My heart goes on overdrive as we break away from the rest of the group. We walk in silence for a while. I make sure to walk as slow as I can, so as not to get too far away from where I left my brother. It’s not that I feel unsafe with him, it’s because I know Lachey might be following us somewhere in the dark thicket. He will not let me out of his sight, and I do not want to give him too hard a time. I stop walking when I feel we have gone far en
ough.
“So..” Shane starts, my stomach is housing about a hundred butterflies, judging by its incessant flutter. “Your mother is a lawyer?” He asks.
“I do not want to talk about that- my family or my school,” I say. I do not want to feed him any more lies than I have to.
“What do you want to talk about?” He asks.
“We could talk about you,” I say. He chuckles under his breath.
“What do you want to know about me?” He asks, bending to pick a stone and throwing it out onto the still waters. I listen as the stone plunges into the water. The soft sound it makes is enthralling against the silence we are bathed in. The party noises are muffled from here due to the wind’s direction.
“Do you have a girlfriend,” I ask suggestively. I know that he does not. He dated Enuka before, but they broke up earlier this year.
“No,” he tells me, looking away nervously.
“My turn,” he says. “What did your boyfriend do to make you break up with him?” I’ll have to lie again if I answer that.
“I do not want to talk about it,” I choose to say.
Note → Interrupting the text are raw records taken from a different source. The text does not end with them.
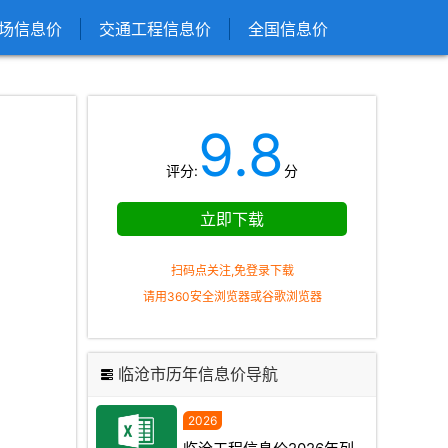
场信息价
交通工程信息价
全国信息价
9.8
评分:
分
立即下载
扫码点关注,免登录下载
请用360安全浏览器或谷歌浏览器
临沧市历年信息价导航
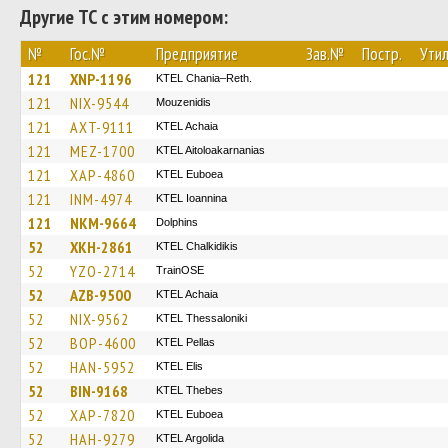
Другие ТС с этим номером:
№
Гос.№
Предприятие
Зав.№
Постр.
Утил
121
XNP-1196
KTEL Chania–Reth.
121
NIX-9544
Mouzenidis
121
AXT-9111
KTEL Achaia
121
MEZ-1700
KTEL Aitoloakarnanias
121
XAP-4860
ΚΤΕL Euboea
121
INM-4974
KTEL Ioannina
121
NKM-9664
Dolphins
52
XKH-2861
ΚΤΕL Chalkidikis
52
YZO-2714
TrainΟSE
52
AZB-9500
KTEL Achaia
52
NIX-9562
KTEL Thessaloniki
52
BOP-4600
KTEL Pellas
52
HAN-5952
KTEL Elis
52
BIN-9168
KTEL Thebes
52
XAP-7820
ΚΤΕL Euboea
52
HAH-9279
KTEL Argolida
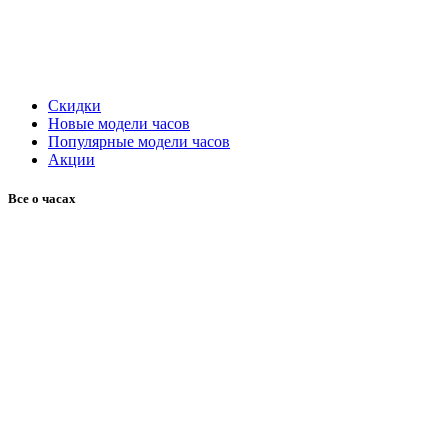
Скидки
Новые модели часов
Популярные модели часов
Акции
Все о часах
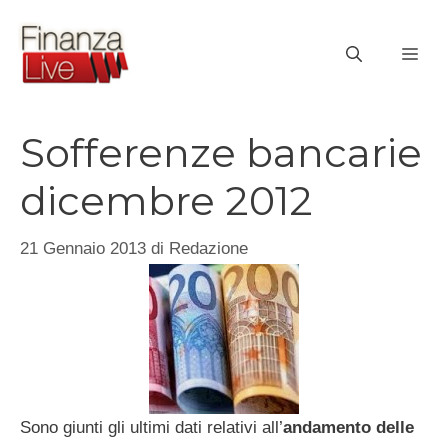
Vai
al
ME
contenuto
Sofferenze bancarie
dicembre 2012
21 Gennaio 2013
di
Redazione
Sono giunti gli ultimi dati relativi all’
andamento delle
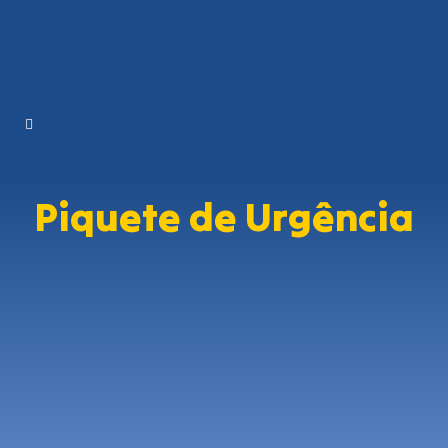
Piquete de Urgência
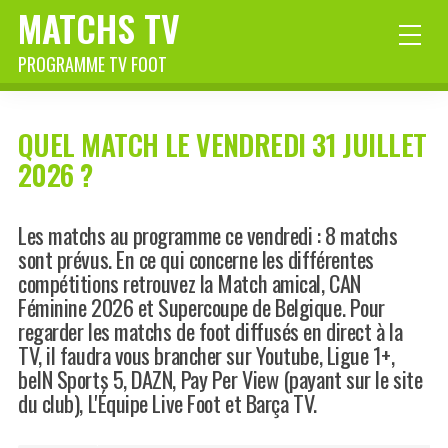
MATCHS TV
PROGRAMME TV FOOT
QUEL MATCH LE VENDREDI 31 JUILLET
2026 ?
Les matchs au programme ce vendredi : 8 matchs
sont prévus. En ce qui concerne les différentes
compétitions retrouvez la Match amical, CAN
Féminine 2026 et Supercoupe de Belgique. Pour
regarder les matchs de foot diffusés en direct à la
TV, il faudra vous brancher sur Youtube, Ligue 1+,
beIN Sports 5, DAZN, Pay Per View (payant sur le site
du club), L'Équipe Live Foot et Barça TV.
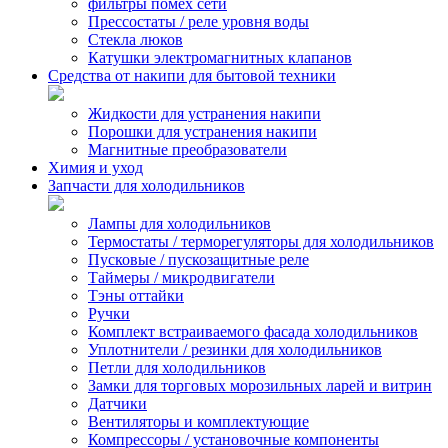
фильтры помех сети
Прессостаты / реле уровня воды
Стекла люков
Катушки электромагнитных клапанов
Средства от накипи для бытовой техники
Жидкости для устранения накипи
Порошки для устранения накипи
Магнитные преобразователи
Химия и уход
Запчасти для холодильников
Лампы для холодильников
Термостаты / терморегуляторы для холодильников
Пусковые / пускозащитные реле
Таймеры / микродвигатели
Тэны оттайки
Ручки
Комплект встраиваемого фасада холодильников
Уплотнители / резинки для холодильников
Петли для холодильников
Замки для торговых морозильных ларей и витрин
Датчики
Вентиляторы и комплектующие
Компрессоры / установочные компоненты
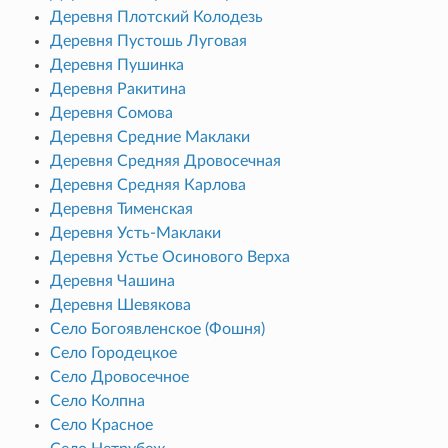
Деревня Плотский Колодезь
Деревня Пустошь Луговая
Деревня Пушинка
Деревня Ракитина
Деревня Сомова
Деревня Средние Маклаки
Деревня Средняя Дровосечная
Деревня Средняя Карлова
Деревня Тименская
Деревня Усть-Маклаки
Деревня Устье Осинового Верха
Деревня Чашина
Деревня Шевякова
Село Богоявленское (Фошня)
Село Городецкое
Село Дровосечное
Село Колпна
Село Красное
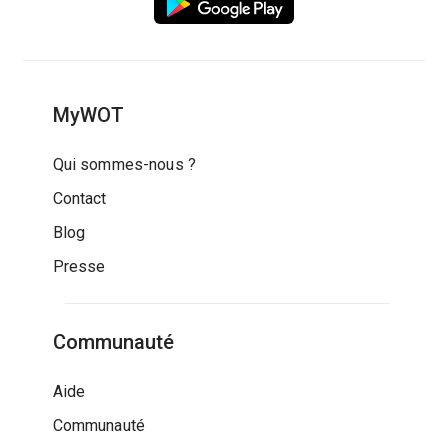
MyWOT
Qui sommes-nous ?
Contact
Blog
Presse
Communauté
Aide
Communauté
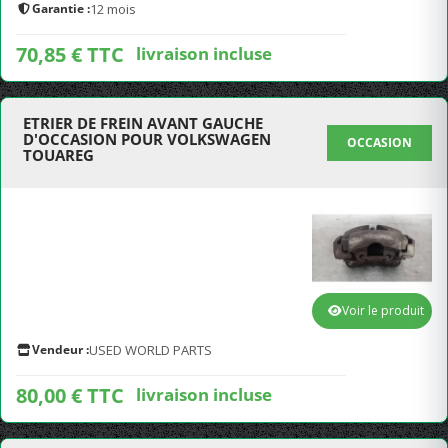
Garantie :
12 mois
70,85 € TTC
livraison incluse
ETRIER DE FREIN AVANT GAUCHE
D'OCCASION POUR VOLKSWAGEN
OCCASION
TOUAREG
Voir le produit
Vendeur :
USED WORLD PARTS
80,00 € TTC
livraison incluse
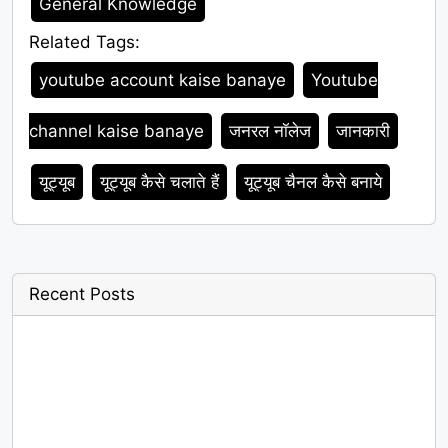
General Knowledge
Related Tags:
Tags
youtube account kaise banaye
Youtube
channel kaise banaye
जनरल नॉलेज
जानकारी
यूट्यूब
यूट्यूब कैसे चलाते हैं
यूट्यूब चैनल कैसे बनाये
Recent Posts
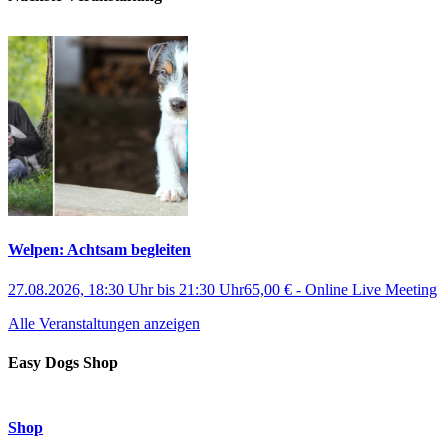
Welpen: Achtsam begleiten
27.08.2026, 18:30 Uhr
bis
21:30 Uhr
65,00 €
-
Online Live Meeting
Alle Veranstaltungen anzeigen
Easy Dogs Shop
Shop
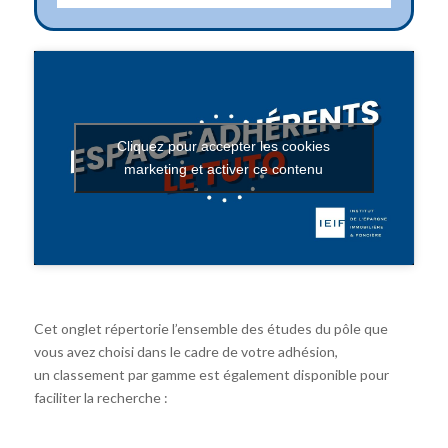
Cliquez pour accepter les cookies
marketing et activer ce contenu
Cet onglet répertorie l’ensemble des études du pôle que
vous avez choisi dans le cadre de votre adhésion,
un classement par gamme est également disponible pour
faciliter la recherche :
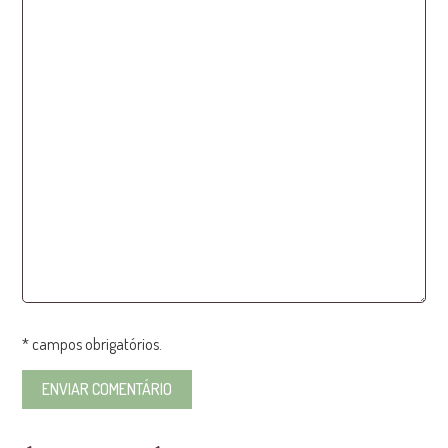
* campos obrigatórios.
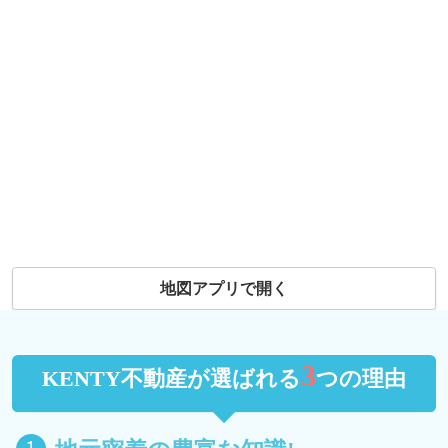
地図アプリで開く
3
KENTY不動産が選ばれる
つの理由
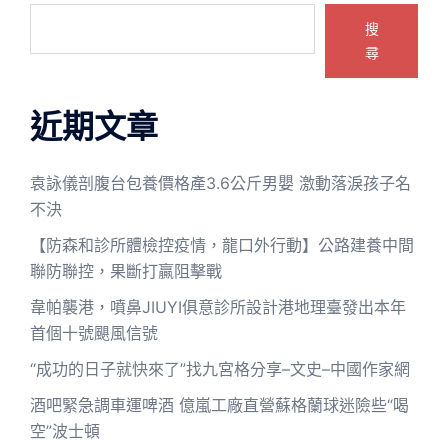
搜
尋
近期文章
袁詠儀剖腹台包養價格產3.6公斤男嬰 激動落淚孩子名
不決
【防森和診所體檢控疫情，龍口外行動】公路建養中間
聯防聯控，果斷打贏阻擊戰
韋帕襲港，噴鼻JIUYI俱意診所設計港地理臺發出本年
首個十號颶風信號
“成功的日子就快來了”找九宮格分享–文史–中國作家網
酒吧緊急調車運啤酒 億嵐工廠直營蘇格蘭球迷險些“喝
空”波士頓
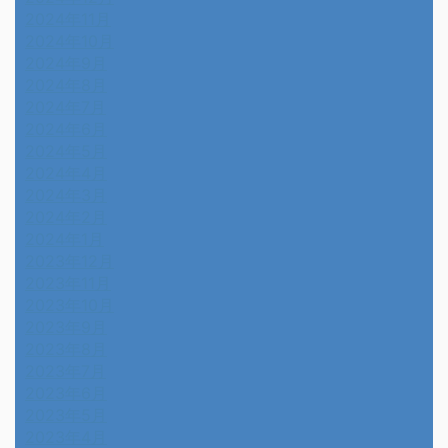
2024年11月
2024年10月
2024年9月
2024年8月
2024年7月
2024年6月
2024年5月
2024年4月
2024年3月
2024年2月
2024年1月
2023年12月
2023年11月
2023年10月
2023年9月
2023年8月
2023年7月
2023年6月
2023年5月
2023年4月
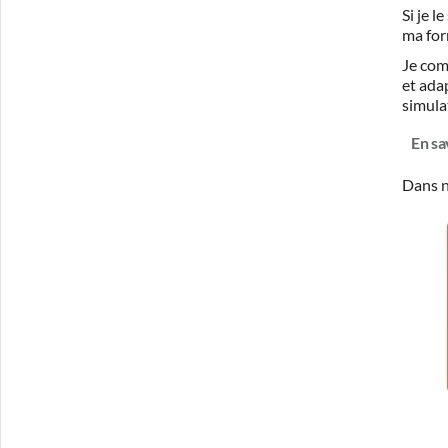
Si je 
ma for
Je com
et ada
simula
En sa
Dans n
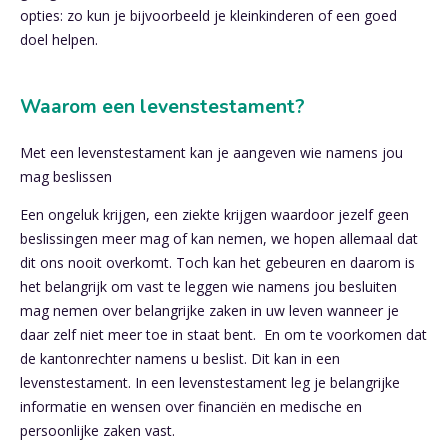
opties: zo kun je bijvoorbeeld je kleinkinderen of een goed
doel helpen.
Waarom een levenstestament?
Met een levenstestament kan je aangeven wie namens jou
mag beslissen
Een ongeluk krijgen, een ziekte krijgen waardoor jezelf geen
beslissingen meer mag of kan nemen, we hopen allemaal dat
dit ons nooit overkomt. Toch kan het gebeuren en daarom is
het belangrijk om vast te leggen wie namens jou besluiten
mag nemen over belangrijke zaken in uw leven wanneer je
daar zelf niet meer toe in staat bent. En om te voorkomen dat
de kantonrechter namens u beslist. Dit kan in een
levenstestament. In een levenstestament leg je belangrijke
informatie en wensen over financiën en medische en
persoonlijke zaken vast.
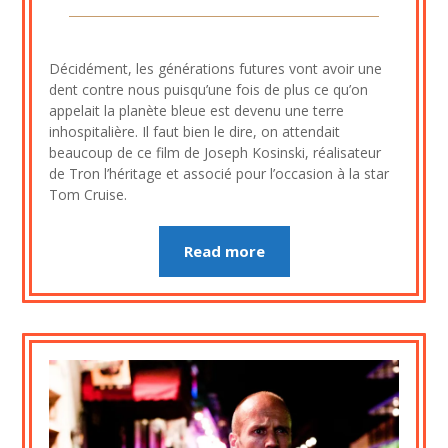
Posted
by
on
cine2909
Décidément, les générations futures vont avoir une
2
dent contre nous puisqu’une fois de plus ce qu’on
août
appelait la planète bleue est devenu une terre
2023
inhospitalière. Il faut bien le dire, on attendait
beaucoup de ce film de Joseph Kosinski, réalisateur
de Tron l’héritage et associé pour l’occasion à la star
Tom Cruise.
Read more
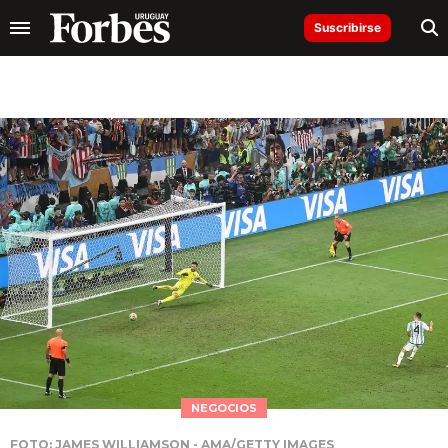
Suscribirse
NEGOCIOS
FOTO: JAMES WILLIAMSON - AMA/GETTY IMAGES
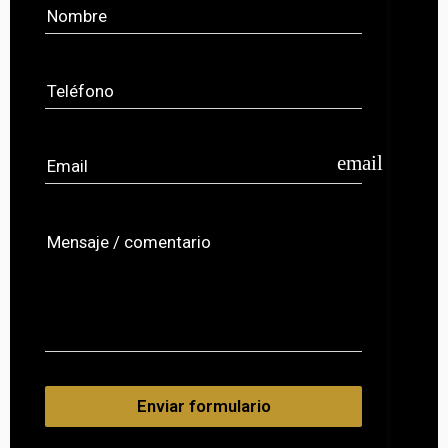
Nombre
Teléfono
email
Email
Mensaje / comentario
Enviar formulario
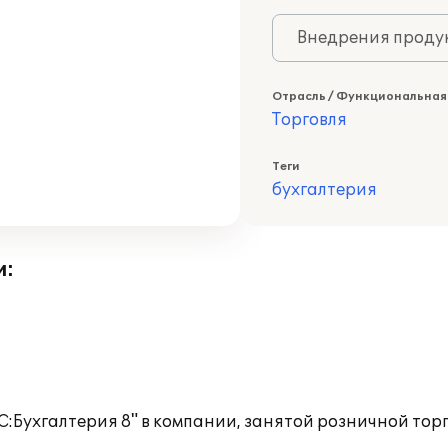
Внедрения продук
Отрасль / Функциональная
Торговля
Теги
бухгалтерия
и:
:Бухгалтерия 8" в компании, занятой розничной тор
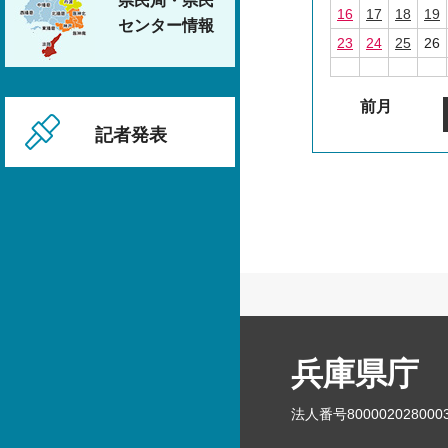
県民局・県民
16
17
18
19
センター情報
23
24
25
26
前月
記者発表
兵庫県庁
法人番号800002028000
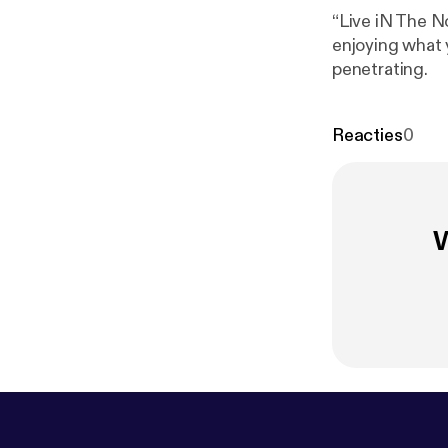
“Live iN The N
enjoying what 
penetrating.
Reacties
0
W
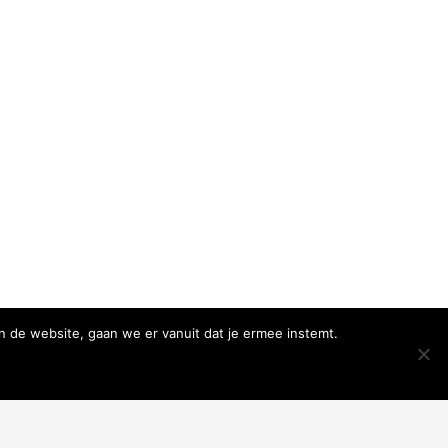
n de website, gaan we er vanuit dat je ermee instemt.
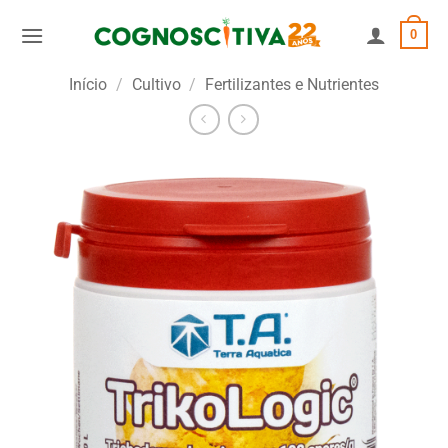
Skip
0
to
content
Início
/
Cultivo
/
Fertilizantes e Nutrientes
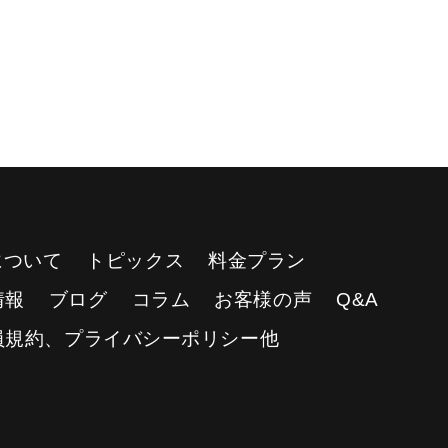
Yについて
トピックス
料金プラン
情報
ブログ
コラム
お客様の声
Q&A
員規約、プライバシーポリシー他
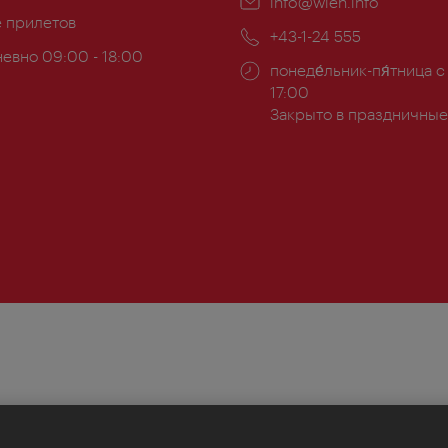
Эл.
info@wien.info
ложение:
е прилетов
почта:
Телефон:
+43-1-24 555
евно 09:00 - 18:00
Часы
понеде́льник-пя́тница с
ы:
работы:
17:00
Закрыто в праздничные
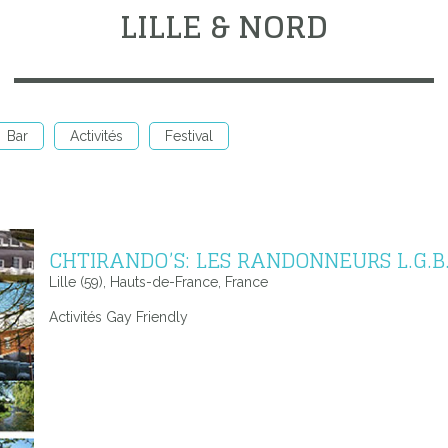
LILLE & NORD
Bar
Activités
Festival
CHTIRANDO’S: LES RANDONNEURS L.G.B
Lille (59), Hauts-de-France, France
Activités Gay Friendly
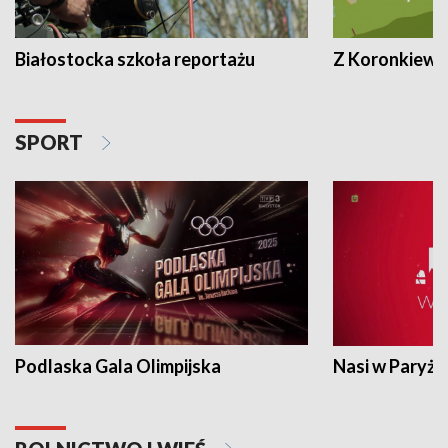
Białostocka szkoła reportażu
Z Koronkiewic
SPORT
Podlaska Gala Olimpijska
Nasi w Paryżu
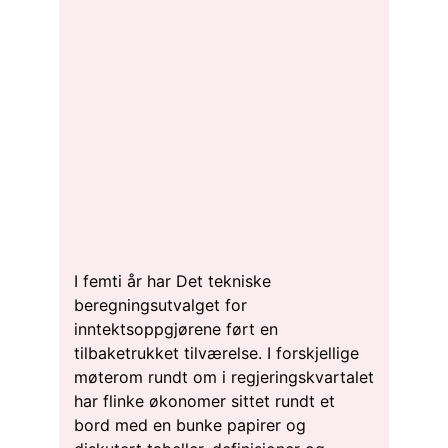
I femti år har Det tekniske
beregningsutvalget for
inntektsoppgjørene ført en
tilbaketrukket tilværelse. I forskjellige
møterom rundt om i regjeringskvartalet
har flinke økonomer sittet rundt et
bord med en bunke papirer og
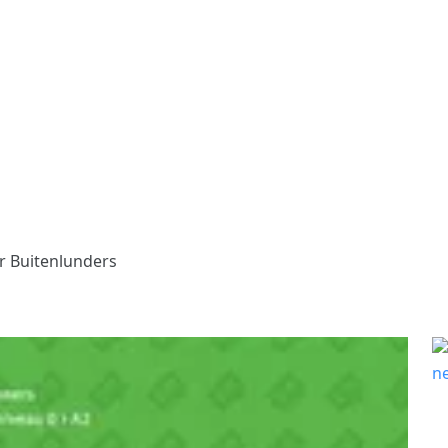
r Buitenlunders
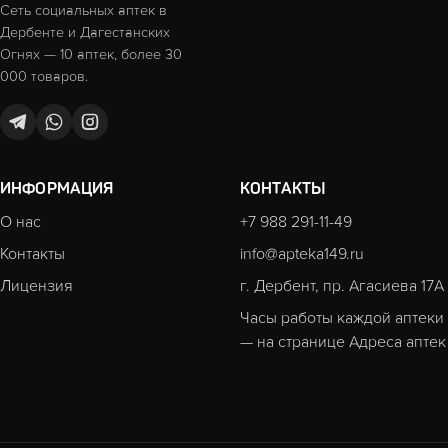
Сеть социальных аптек в
Дербенте и Дагестанских
Огнях — 10 аптек, более 30
000 товаров.
ИНФОРМАЦИЯ
КОНТАКТЫ
О нас
+7 988 291-11-49
Контакты
info@apteka149.ru
Лицензия
г. Дербент, пр. Агасиева 17А
Часы работы каждой аптеки
— на странице
Адреса аптек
He now turns to look at me, his whole attention centred on my face.
“What do you want to talk about, Lane?”
“I told you. You.”
“Well, we are at an impasse. Because all I want is to talk about you.”
“An impasse indeed,” I say, bending to take off my shoes. I enjoy the feel of sand against my toes, and when I straighten up again, it is to find him watching me puzzled.
“Have we met before?” He asks. I panic, and look away.
Is it my eyes? They are normally a very light brown, but I have won mom’s coloured contact lenses. They are blue tonight. So no, it’s not my eyes. Maybe it’s my hair. But I made it curly, and it is not falling listlessly, hidden under a hoodie, as I normally wear it back at school. Then what makes him think he knows me? There is nothing to link me to Emma. Not even the accent, or the tone of my voice. I barely recognise myself.